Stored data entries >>
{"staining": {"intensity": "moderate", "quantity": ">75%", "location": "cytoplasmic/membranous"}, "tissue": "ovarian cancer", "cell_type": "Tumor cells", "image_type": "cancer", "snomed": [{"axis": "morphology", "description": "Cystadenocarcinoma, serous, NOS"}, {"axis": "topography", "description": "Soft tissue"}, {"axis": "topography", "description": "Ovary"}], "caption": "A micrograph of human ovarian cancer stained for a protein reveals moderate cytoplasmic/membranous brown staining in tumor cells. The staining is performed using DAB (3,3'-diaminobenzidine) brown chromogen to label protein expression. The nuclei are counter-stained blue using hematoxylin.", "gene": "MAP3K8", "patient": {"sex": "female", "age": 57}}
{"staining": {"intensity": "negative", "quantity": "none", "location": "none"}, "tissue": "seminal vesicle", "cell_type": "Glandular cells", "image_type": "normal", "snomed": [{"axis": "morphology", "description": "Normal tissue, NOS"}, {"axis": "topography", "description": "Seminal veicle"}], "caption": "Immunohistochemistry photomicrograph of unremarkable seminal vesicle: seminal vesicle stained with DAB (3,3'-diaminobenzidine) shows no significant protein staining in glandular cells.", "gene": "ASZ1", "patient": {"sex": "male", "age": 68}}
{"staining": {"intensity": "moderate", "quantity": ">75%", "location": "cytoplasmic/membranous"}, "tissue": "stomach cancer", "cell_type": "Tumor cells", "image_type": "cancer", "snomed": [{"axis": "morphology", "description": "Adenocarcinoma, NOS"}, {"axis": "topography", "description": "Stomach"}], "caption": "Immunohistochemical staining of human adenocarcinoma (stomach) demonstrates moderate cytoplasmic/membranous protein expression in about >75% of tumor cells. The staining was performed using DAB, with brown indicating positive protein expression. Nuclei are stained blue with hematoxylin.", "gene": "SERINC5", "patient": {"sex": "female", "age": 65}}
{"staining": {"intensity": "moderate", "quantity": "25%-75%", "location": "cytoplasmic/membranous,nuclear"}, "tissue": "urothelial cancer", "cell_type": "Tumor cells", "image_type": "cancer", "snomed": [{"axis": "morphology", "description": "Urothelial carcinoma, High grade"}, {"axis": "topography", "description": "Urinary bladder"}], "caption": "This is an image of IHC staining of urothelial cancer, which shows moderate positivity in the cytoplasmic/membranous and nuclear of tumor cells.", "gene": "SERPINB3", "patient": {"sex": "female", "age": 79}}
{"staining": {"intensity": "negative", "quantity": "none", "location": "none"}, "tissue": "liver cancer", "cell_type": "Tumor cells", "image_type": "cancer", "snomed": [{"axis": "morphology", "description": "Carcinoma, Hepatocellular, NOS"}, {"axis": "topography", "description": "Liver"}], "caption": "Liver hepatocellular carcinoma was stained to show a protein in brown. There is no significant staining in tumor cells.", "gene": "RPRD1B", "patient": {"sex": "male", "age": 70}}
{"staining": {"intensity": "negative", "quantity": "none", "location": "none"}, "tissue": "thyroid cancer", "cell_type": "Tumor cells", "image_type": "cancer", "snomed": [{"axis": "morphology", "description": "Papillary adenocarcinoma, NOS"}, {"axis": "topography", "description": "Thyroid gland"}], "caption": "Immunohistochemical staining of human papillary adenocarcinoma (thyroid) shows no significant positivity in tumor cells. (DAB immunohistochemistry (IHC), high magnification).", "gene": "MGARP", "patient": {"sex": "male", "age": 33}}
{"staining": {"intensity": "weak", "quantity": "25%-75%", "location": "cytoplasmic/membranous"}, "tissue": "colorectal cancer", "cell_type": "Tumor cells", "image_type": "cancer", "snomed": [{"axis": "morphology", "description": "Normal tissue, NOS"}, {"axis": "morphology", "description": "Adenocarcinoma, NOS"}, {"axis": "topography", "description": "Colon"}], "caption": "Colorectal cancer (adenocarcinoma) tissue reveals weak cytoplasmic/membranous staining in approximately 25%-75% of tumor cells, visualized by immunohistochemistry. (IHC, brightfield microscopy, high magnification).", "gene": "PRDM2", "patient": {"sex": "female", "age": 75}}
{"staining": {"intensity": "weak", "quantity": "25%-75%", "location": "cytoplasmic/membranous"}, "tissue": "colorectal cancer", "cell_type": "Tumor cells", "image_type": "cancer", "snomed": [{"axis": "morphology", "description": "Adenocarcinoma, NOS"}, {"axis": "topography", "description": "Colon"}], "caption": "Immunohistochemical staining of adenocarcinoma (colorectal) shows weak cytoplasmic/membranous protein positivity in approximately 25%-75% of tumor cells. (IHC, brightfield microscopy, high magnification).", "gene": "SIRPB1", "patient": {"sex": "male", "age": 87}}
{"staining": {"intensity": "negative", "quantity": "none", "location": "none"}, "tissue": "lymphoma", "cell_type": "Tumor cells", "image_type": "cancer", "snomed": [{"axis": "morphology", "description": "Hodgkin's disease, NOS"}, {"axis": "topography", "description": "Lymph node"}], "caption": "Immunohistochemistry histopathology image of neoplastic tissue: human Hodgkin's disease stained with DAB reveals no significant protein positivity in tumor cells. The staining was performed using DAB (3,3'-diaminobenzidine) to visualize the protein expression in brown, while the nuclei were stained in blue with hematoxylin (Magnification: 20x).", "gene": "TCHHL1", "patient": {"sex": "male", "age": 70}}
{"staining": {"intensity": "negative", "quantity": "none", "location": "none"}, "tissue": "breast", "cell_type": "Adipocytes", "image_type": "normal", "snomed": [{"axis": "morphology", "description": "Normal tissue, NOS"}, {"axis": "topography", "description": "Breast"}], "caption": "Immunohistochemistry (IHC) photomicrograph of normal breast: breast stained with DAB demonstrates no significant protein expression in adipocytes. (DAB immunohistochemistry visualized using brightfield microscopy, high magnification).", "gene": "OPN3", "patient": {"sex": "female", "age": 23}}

Task description >> Output the data above exactly, please, line for line.

Output of the task >>
{"staining": {"intensity": "moderate", "quantity": ">75%", "location": "cytoplasmic/membranous"}, "tissue": "ovarian cancer", "cell_type": "Tumor cells", "image_type": "cancer", "snomed": [{"axis": "morphology", "description": "Cystadenocarcinoma, serous, NOS"}, {"axis": "topography", "description": "Soft tissue"}, {"axis": "topography", "description": "Ovary"}], "caption": "A micrograph of human ovarian cancer stained for a protein reveals moderate cytoplasmic/membranous brown staining in tumor cells. The staining is performed using DAB (3,3'-diaminobenzidine) brown chromogen to label protein expression. The nuclei are counter-stained blue using hematoxylin.", "gene": "MAP3K8", "patient": {"sex": "female", "age": 57}}
{"staining": {"intensity": "negative", "quantity": "none", "location": "none"}, "tissue": "seminal vesicle", "cell_type": "Glandular cells", "image_type": "normal", "snomed": [{"axis": "morphology", "description": "Normal tissue, NOS"}, {"axis": "topography", "description": "Seminal veicle"}], "caption": "Immunohistochemistry photomicrograph of unremarkable seminal vesicle: seminal vesicle stained with DAB (3,3'-diaminobenzidine) shows no significant protein staining in glandular cells.", "gene": "ASZ1", "patient": {"sex": "male", "age": 68}}
{"staining": {"intensity": "moderate", "quantity": ">75%", "location": "cytoplasmic/membranous"}, "tissue": "stomach cancer", "cell_type": "Tumor cells", "image_type": "cancer", "snomed": [{"axis": "morphology", "description": "Adenocarcinoma, NOS"}, {"axis": "topography", "description": "Stomach"}], "caption": "Immunohistochemical staining of human adenocarcinoma (stomach) demonstrates moderate cytoplasmic/membranous protein expression in about >75% of tumor cells. The staining was performed using DAB, with brown indicating positive protein expression. Nuclei are stained blue with hematoxylin.", "gene": "SERINC5", "patient": {"sex": "female", "age": 65}}
{"staining": {"intensity": "moderate", "quantity": "25%-75%", "location": "cytoplasmic/membranous,nuclear"}, "tissue": "urothelial cancer", "cell_type": "Tumor cells", "image_type": "cancer", "snomed": [{"axis": "morphology", "description": "Urothelial carcinoma, High grade"}, {"axis": "topography", "description": "Urinary bladder"}], "caption": "This is an image of IHC staining of urothelial cancer, which shows moderate positivity in the cytoplasmic/membranous and nuclear of tumor cells.", "gene": "SERPINB3", "patient": {"sex": "female", "age": 79}}
{"staining": {"intensity": "negative", "quantity": "none", "location": "none"}, "tissue": "liver cancer", "cell_type": "Tumor cells", "image_type": "cancer", "snomed": [{"axis": "morphology", "description": "Carcinoma, Hepatocellular, NOS"}, {"axis": "topography", "description": "Liver"}], "caption": "Liver hepatocellular carcinoma was stained to show a protein in brown. There is no significant staining in tumor cells.", "gene": "RPRD1B", "patient": {"sex": "male", "age": 70}}
{"staining": {"intensity": "negative", "quantity": "none", "location": "none"}, "tissue": "thyroid cancer", "cell_type": "Tumor cells", "image_type": "cancer", "snomed": [{"axis": "morphology", "description": "Papillary adenocarcinoma, NOS"}, {"axis": "topography", "description": "Thyroid gland"}], "caption": "Immunohistochemical staining of human papillary adenocarcinoma (thyroid) shows no significant positivity in tumor cells. (DAB immunohistochemistry (IHC), high magnification).", "gene": "MGARP", "patient": {"sex": "male", "age": 33}}
{"staining": {"intensity": "weak", "quantity": "25%-75%", "location": "cytoplasmic/membranous"}, "tissue": "colorectal cancer", "cell_type": "Tumor cells", "image_type": "cancer", "snomed": [{"axis": "morphology", "description": "Normal tissue, NOS"}, {"axis": "morphology", "description": "Adenocarcinoma, NOS"}, {"axis": "topography", "description": "Colon"}], "caption": "Colorectal cancer (adenocarcinoma) tissue reveals weak cytoplasmic/membranous staining in approximately 25%-75% of tumor cells, visualized by immunohistochemistry. (IHC, brightfield microscopy, high magnification).", "gene": "PRDM2", "patient": {"sex": "female", "age": 75}}
{"staining": {"intensity": "weak", "quantity": "25%-75%", "location": "cytoplasmic/membranous"}, "tissue": "colorectal cancer", "cell_type": "Tumor cells", "image_type": "cancer", "snomed": [{"axis": "morphology", "description": "Adenocarcinoma, NOS"}, {"axis": "topography", "description": "Colon"}], "caption": "Immunohistochemical staining of adenocarcinoma (colorectal) shows weak cytoplasmic/membranous protein positivity in approximately 25%-75% of tumor cells. (IHC, brightfield microscopy, high magnification).", "gene": "SIRPB1", "patient": {"sex": "male", "age": 87}}
{"staining": {"intensity": "negative", "quantity": "none", "location": "none"}, "tissue": "lymphoma", "cell_type": "Tumor cells", "image_type": "cancer", "snomed": [{"axis": "morphology", "description": "Hodgkin's disease, NOS"}, {"axis": "topography", "description": "Lymph node"}], "caption": "Immunohistochemistry histopathology image of neoplastic tissue: human Hodgkin's disease stained with DAB reveals no significant protein positivity in tumor cells. The staining was performed using DAB (3,3'-diaminobenzidine) to visualize the protein expression in brown, while the nuclei were stained in blue with hematoxylin (Magnification: 20x).", "gene": "TCHHL1", "patient": {"sex": "male", "age": 70}}
{"staining": {"intensity": "negative", "quantity": "none", "location": "none"}, "tissue": "breast", "cell_type": "Adipocytes", "image_type": "normal", "snomed": [{"axis": "morphology", "description": "Normal tissue, NOS"}, {"axis": "topography", "description": "Breast"}], "caption": "Immunohistochemistry (IHC) photomicrograph of normal breast: breast stained with DAB demonstrates no significant protein expression in adipocytes. (DAB immunohistochemistry visualized using brightfield microscopy, high magnification).", "gene": "OPN3", "patient": {"sex": "female", "age": 23}}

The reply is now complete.